◆ **WHAT TO WORK ON**
Reproduce the records exactly.

── RECORDS SUPPLIED

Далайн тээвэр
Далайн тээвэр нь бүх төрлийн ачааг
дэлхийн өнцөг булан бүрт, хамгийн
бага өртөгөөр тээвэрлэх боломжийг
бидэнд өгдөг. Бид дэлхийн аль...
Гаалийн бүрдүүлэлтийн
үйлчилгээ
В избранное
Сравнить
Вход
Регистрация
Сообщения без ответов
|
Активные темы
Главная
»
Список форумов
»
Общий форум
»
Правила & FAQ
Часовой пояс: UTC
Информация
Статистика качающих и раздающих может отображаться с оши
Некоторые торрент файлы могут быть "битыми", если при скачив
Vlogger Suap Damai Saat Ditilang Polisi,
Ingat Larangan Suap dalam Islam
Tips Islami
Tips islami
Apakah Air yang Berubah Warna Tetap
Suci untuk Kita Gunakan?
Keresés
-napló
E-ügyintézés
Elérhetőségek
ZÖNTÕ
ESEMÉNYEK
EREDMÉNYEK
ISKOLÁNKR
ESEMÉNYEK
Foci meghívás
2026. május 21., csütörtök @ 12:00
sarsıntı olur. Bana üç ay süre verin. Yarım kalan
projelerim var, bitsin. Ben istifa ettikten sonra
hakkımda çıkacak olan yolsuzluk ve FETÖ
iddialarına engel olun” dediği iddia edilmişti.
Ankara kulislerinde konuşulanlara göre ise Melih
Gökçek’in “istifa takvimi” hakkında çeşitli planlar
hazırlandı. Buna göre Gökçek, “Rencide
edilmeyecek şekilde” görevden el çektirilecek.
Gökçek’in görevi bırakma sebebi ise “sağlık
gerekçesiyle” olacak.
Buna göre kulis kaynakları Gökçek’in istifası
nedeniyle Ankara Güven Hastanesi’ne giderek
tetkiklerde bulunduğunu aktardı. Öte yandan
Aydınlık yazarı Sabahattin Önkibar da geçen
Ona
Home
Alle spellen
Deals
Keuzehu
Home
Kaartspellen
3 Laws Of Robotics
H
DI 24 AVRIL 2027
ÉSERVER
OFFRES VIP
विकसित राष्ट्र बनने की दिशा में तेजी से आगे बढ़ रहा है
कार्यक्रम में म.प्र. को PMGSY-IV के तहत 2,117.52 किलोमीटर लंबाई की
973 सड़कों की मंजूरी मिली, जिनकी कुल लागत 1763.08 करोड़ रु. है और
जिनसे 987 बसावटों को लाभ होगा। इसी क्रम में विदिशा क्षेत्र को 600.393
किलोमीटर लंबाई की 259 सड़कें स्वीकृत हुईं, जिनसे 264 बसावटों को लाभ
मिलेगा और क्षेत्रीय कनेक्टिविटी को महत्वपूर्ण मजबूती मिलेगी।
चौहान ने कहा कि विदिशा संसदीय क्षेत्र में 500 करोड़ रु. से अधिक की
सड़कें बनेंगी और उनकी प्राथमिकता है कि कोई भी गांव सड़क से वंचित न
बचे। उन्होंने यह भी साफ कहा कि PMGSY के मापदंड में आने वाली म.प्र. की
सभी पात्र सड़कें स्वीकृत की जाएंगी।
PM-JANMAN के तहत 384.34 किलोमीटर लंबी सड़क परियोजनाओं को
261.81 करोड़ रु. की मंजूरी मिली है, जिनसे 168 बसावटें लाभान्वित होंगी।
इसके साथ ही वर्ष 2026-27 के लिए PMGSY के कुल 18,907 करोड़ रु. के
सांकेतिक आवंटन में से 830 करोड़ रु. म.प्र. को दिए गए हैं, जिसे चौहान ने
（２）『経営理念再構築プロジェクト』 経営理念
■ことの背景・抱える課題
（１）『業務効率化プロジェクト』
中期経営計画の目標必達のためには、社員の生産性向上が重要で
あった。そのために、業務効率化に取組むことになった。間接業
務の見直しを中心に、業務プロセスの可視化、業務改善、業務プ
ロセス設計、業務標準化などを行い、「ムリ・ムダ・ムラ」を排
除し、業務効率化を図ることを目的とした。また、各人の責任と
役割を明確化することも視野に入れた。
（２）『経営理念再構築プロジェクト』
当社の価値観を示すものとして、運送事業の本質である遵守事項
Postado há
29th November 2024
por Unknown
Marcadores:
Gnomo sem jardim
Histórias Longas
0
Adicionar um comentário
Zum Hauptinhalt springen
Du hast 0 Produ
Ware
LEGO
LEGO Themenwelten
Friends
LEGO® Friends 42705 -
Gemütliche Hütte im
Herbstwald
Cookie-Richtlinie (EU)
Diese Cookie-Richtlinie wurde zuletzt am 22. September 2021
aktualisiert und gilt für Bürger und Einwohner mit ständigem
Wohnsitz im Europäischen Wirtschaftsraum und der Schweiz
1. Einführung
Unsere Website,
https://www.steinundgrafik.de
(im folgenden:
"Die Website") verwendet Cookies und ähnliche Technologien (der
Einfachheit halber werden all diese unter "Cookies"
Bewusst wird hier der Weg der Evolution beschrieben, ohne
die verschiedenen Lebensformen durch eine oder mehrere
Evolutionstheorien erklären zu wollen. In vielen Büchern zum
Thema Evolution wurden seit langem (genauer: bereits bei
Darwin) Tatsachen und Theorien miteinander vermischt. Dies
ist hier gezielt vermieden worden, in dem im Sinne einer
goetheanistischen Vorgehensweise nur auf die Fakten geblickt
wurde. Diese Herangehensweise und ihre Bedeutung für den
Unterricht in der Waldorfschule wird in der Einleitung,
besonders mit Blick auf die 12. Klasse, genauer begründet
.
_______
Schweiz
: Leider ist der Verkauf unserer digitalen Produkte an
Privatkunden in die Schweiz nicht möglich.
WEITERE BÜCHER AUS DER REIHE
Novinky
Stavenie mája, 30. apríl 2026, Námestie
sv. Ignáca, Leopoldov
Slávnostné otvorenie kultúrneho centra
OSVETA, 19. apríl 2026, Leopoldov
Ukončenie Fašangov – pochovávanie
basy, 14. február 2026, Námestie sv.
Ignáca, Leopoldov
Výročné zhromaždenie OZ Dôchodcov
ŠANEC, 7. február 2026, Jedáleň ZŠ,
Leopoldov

────

◆ **YOUR RESPONSE**
Далайн тээвэр
Далайн тээвэр нь бүх төрлийн ачааг
дэлхийн өнцөг булан бүрт, хамгийн
бага өртөгөөр тээвэрлэх боломжийг
бидэнд өгдөг. Бид дэлхийн аль...
Гаалийн бүрдүүлэлтийн
үйлчилгээ
В избранное
Сравнить
Вход
Регистрация
Сообщения без ответов
|
Активные темы
Главная
»
Список форумов
»
Общий форум
»
Правила & FAQ
Часовой пояс: UTC
Информация
Статистика качающих и раздающих может отображаться с оши
Некоторые торрент файлы могут быть "битыми", если при скачив
Vlogger Suap Damai Saat Ditilang Polisi,
Ingat Larangan Suap dalam Islam
Tips Islami
Tips islami
Apakah Air yang Berubah Warna Tetap
Suci untuk Kita Gunakan?
Keresés
-napló
E-ügyintézés
Elérhetőségek
ZÖNTÕ
ESEMÉNYEK
EREDMÉNYEK
ISKOLÁNKR
ESEMÉNYEK
Foci meghívás
2026. május 21., csütörtök @ 12:00
sarsıntı olur. Bana üç ay süre verin. Yarım kalan
projelerim var, bitsin. Ben istifa ettikten sonra
hakkımda çıkacak olan yolsuzluk ve FETÖ
iddialarına engel olun” dediği iddia edilmişti.
Ankara kulislerinde konuşulanlara göre ise Melih
Gökçek’in “istifa takvimi” hakkında çeşitli planlar
hazırlandı. Buna göre Gökçek, “Rencide
edilmeyecek şekilde” görevden el çektirilecek.
Gökçek’in görevi bırakma sebebi ise “sağlık
gerekçesiyle” olacak.
Buna göre kulis kaynakları Gökçek’in istifası
nedeniyle Ankara Güven Hastanesi’ne giderek
tetkiklerde bulunduğunu aktardı. Öte yandan
Aydınlık yazarı Sabahattin Önkibar da geçen
Ona
Home
Alle spellen
Deals
Keuzehu
Home
Kaartspellen
3 Laws Of Robotics
H
DI 24 AVRIL 2027
ÉSERVER
OFFRES VIP
विकसित राष्ट्र बनने की दिशा में तेजी से आगे बढ़ रहा है
कार्यक्रम में म.प्र. को PMGSY-IV के तहत 2,117.52 किलोमीटर लंबाई की
973 सड़कों की मंजूरी मिली, जिनकी कुल लागत 1763.08 करोड़ रु. है और
जिनसे 987 बसावटों को लाभ होगा। इसी क्रम में विदिशा क्षेत्र को 600.393
किलोमीटर लंबाई की 259 सड़कें स्वीकृत हुईं, जिनसे 264 बसावटों को लाभ
मिलेगा और क्षेत्रीय कनेक्टिविटी को महत्वपूर्ण मजबूती मिलेगी।
चौहान ने कहा कि विदिशा संसदीय क्षेत्र में 500 करोड़ रु. से अधिक की
सड़कें बनेंगी और उनकी प्राथमिकता है कि कोई भी गांव सड़क से वंचित न
बचे। उन्होंने यह भी साफ कहा कि PMGSY के मापदंड में आने वाली म.प्र. की
सभी पात्र सड़कें स्वीकृत की जाएंगी।
PM-JANMAN के तहत 384.34 किलोमीटर लंबी सड़क परियोजनाओं को
261.81 करोड़ रु. की मंजूरी मिली है, जिनसे 168 बसावटें लाभान्वित होंगी।
इसके साथ ही वर्ष 2026-27 के लिए PMGSY के कुल 18,907 करोड़ रु. के
सांकेतिक आवंटन में से 830 करोड़ रु. म.प्र. को दिए गए हैं, जिसे चौहान ने
（２）『経営理念再構築プロジェクト』 経営理念
■ことの背景・抱える課題
（１）『業務効率化プロジェクト』
中期経営計画の目標必達のためには、社員の生産性向上が重要で
あった。そのために、業務効率化に取組むことになった。間接業
務の見直しを中心に、業務プロセスの可視化、業務改善、業務プ
ロセス設計、業務標準化などを行い、「ムリ・ムダ・ムラ」を排
除し、業務効率化を図ることを目的とした。また、各人の責任と
役割を明確化することも視野に入れた。
（２）『経営理念再構築プロジェクト』
当社の価値観を示すものとして、運送事業の本質である遵守事項
Postado há
29th November 2024
por Unknown
Marcadores:
Gnomo sem jardim
Histórias Longas
0
Adicionar um comentário
Zum Hauptinhalt springen
Du hast 0 Produ
Ware
LEGO
LEGO Themenwelten
Friends
LEGO® Friends 42705 -
Gemütliche Hütte im
Herbstwald
Cookie-Richtlinie (EU)
Diese Cookie-Richtlinie wurde zuletzt am 22. September 2021
aktualisiert und gilt für Bürger und Einwohner mit ständigem
Wohnsitz im Europäischen Wirtschaftsraum und der Schweiz
1. Einführung
Unsere Website,
https://www.steinundgrafik.de
(im folgenden:
"Die Website") verwendet Cookies und ähnliche Technologien (der
Einfachheit halber werden all diese unter "Cookies"
Bewusst wird hier der Weg der Evolution beschrieben, ohne
die verschiedenen Lebensformen durch eine oder mehrere
Evolutionstheorien erklären zu wollen. In vielen Büchern zum
Thema Evolution wurden seit langem (genauer: bereits bei
Darwin) Tatsachen und Theorien miteinander vermischt. Dies
ist hier gezielt vermieden worden, in dem im Sinne einer
goetheanistischen Vorgehensweise nur auf die Fakten geblickt
wurde. Diese Herangehensweise und ihre Bedeutung für den
Unterricht in der Waldorfschule wird in der Einleitung,
besonders mit Blick auf die 12. Klasse, genauer begründet
.
_______
Schweiz
: Leider ist der Verkauf unserer digitalen Produkte an
Privatkunden in die Schweiz nicht möglich.
WEITERE BÜCHER AUS DER REIHE
Novinky
Stavenie mája, 30. apríl 2026, Námestie
sv. Ignáca, Leopoldov
Slávnostné otvorenie kultúrneho centra
OSVETA, 19. apríl 2026, Leopoldov
Ukončenie Fašangov – pochovávanie
basy, 14. február 2026, Námestie sv.
Ignáca, Leopoldov
Výročné zhromaždenie OZ Dôchodcov
ŠANEC, 7. február 2026, Jedáleň ZŠ,
Leopoldov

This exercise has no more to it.